[ASSIGNMENT]:
Extend the forum thread about how the code formatter should handle trailing commas and blank lines, starting after its final post.

[READING TEXT]:
═══
Richard Feldman (Feb 26 2025 at 17:17):

I think this because of the "trailing commas mean render multiline, and no trailing comma means don't" design in conjunction with parens-and-commas

Richard Feldman (Feb 26 2025 at 17:18):

if we want a multiline function application, we can do a trailing comma to indicate multiline mode (and unlike whitespace application, the case of "have the first arg on the same line but everything else is on a different line" would look weird and I don't think should be supported anymore)

Richard Feldman (Feb 26 2025 at 17:18):

this makes me wonder if we should try just having the formatter manage blank lines automatically

Richard Feldman (Feb 26 2025 at 17:19):

like it just has a rule for where they do and don't go, and it puts them in accordingly

Richard Feldman (Feb 26 2025 at 17:19):

it might be annoying (I'm not sure), but at that point the only user-configurable aspect of whitespace is "does this comma-separated thing render in single-line or multiline mode?" and that is determined entirely by whether it has a trailing comma or not

Richard Feldman (Feb 26 2025 at 17:20):

kinda seems worth trying to me, just to see how it feels in practice?

Anton (Feb 26 2025 at 17:26):

Richard Feldman said:

this makes me wonder if we should try just having the formatter manage blank lines automatically

I feel very strongly about my blank lines and use them significantly more than the average dev :p

Sam Mohr (Feb 26 2025 at 17:53):

I also feel as Anton does, and I believe so does @Luke Boswell

Sam Mohr (Feb 26 2025 at 17:54):

Though there are some places that I think we should consider removing them that I mentioned to Luke but never firmed up enough to make a discussion about

Sam Mohr (Feb 26 2025 at 17:54):

The main one being newlines between a functions args and the first line of its body

Sam Mohr (Feb 26 2025 at 17:55):

Which now could be simplified to the rule "no blank newlines between an opening curly brace and its body's first line"
═══
[INFORMATION SHOWN]:
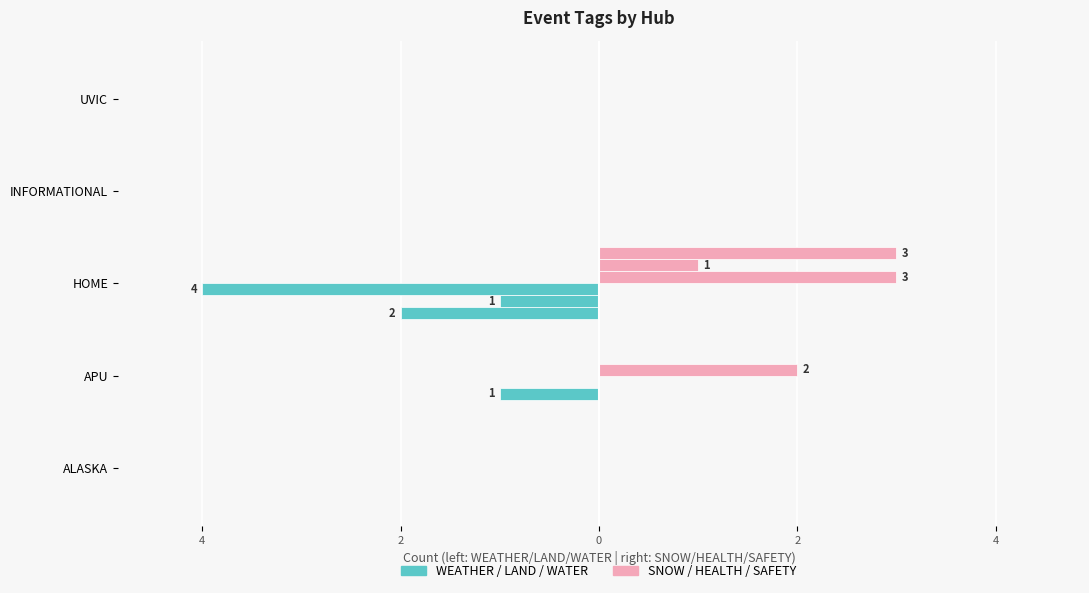

Does the chart contain any negative values?

Yes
═══
[TASK ANSWER]:
Sam Mohr (Feb 26 2025 at 17:56):

And maybe "always add a newline above the return expression of a function unless the body has only one expression"

Sam Mohr (Feb 26 2025 at 17:57):

But that one is tricky, like what about if your function ends with some Stdout.line calls, those aren't normal "I'm returning something useful" lines

Brendan Hansknecht (Feb 26 2025 at 18:10):

I feel like if you have more then 2 blank lines they definitely should be colapsed

Brendan Hansknecht (Feb 26 2025 at 18:11):

If you really want them....add comments

Brendan Hansknecht (Feb 26 2025 at 18:11):

I totally see the general argument for 2 blank lines between important things for visual separation

Brendan Hansknecht (Feb 26 2025 at 18:12):

That said, I think the formatter should manage blank lines. (Again, comments are the way to complete freedom)

Brendan Hansknecht (Feb 26 2025 at 18:14):

If I were to write the rule it would probably 1 or 2 blank lines allowed between top levels.

1 or 0 blank lines between other things.

No blank lines after open brackets or before closing brackets.

Brendan Hansknecht (Feb 26 2025 at 18:15):

Hmm...though for top level single line expression zero blank lines can be nice (like a block of constants)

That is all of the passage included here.